Developers also need to ensure that the application provides a “painless” user experience. This includes, for example, “respect for the user's lifestyle”, i.e. the application, for example, should not turn on and play sound, even when the device is locked. Instead, games should stop playing sound immediately after the user pauses them, and should not resume playing until the user returns to the application. Applications should require a minimum of permissions. They are unlikely to be on the recommended list on Google Play if, for example, they change wi-fi settings, change / read information from contacts and calendars, send and send SMS messages, etc.

The application must be reliable. The easiest way to achieve reliability is, as Galpin and Lewis said, testing applications on as many Android devices as possible , as the GPUs on different models are different, and different drivers can often cause crashes. Reliability is important for making payments within applications. Often applications do not track purchases and do not deliver content for which the user paid - such applications will not be recommended.

Finally, Galpin and Lewis advised developers who had already created a quality game to translate it into as many languages ​​as possible in order to increase their potential user base.

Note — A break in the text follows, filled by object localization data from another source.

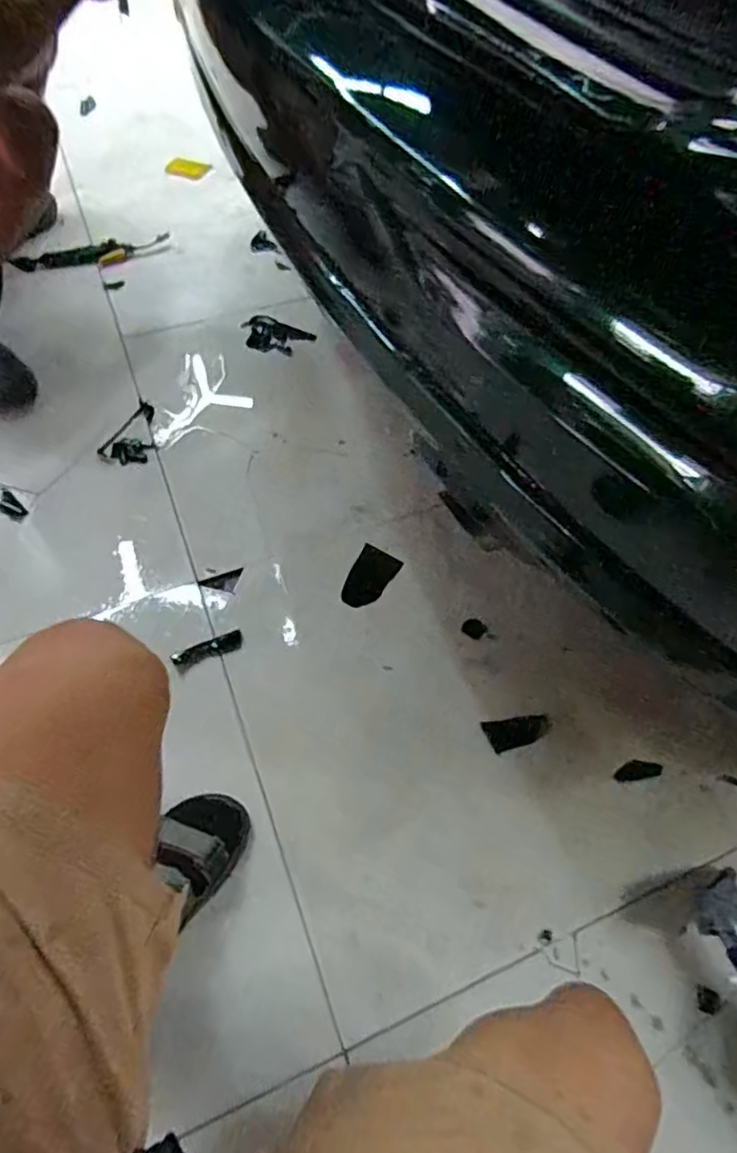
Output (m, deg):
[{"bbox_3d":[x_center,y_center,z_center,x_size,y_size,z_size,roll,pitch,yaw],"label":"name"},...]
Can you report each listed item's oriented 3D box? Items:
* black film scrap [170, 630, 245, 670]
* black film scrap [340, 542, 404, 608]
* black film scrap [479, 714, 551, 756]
[{"bbox_3d":[-0.222,0.103,0.855,0.097,0.010,0.029,-21,60,-15],"label":"black film scrap"},{"bbox_3d":[0.001,0.003,0.930,0.063,0.004,0.107,25,59,13],"label":"black film scrap"},{"bbox_3d":[0.196,0.202,0.802,0.091,0.010,0.039,-10,58,-9],"label":"black film scrap"}]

If the company does not have the resources to translate the game into several languages, you should focus on English and Korean, as Korean Android users are especially fond of games on the platform.

And here are three simple ways to make the application NOT appear in the recommended list on Google Play. First, use any payment provider other than Google to make payments. Secondly, let the application download other applications. As Galpin said, “Google Play is not the place to distribute your own app store.” Thirdly, to bribe players with in-game rewards so that they write positive reviews. This approach is considered by the store’s editors as the worst violation, and a game that does this will never receive a recommendation. Of course, developers can ask users to leave their feedback, you just can’t create conditions that require positive ratings from players.

Galpin and Lewis said that their advice is by no means a set of rules, but it’s exactly the criteria they describe that Google uses when evaluating applications.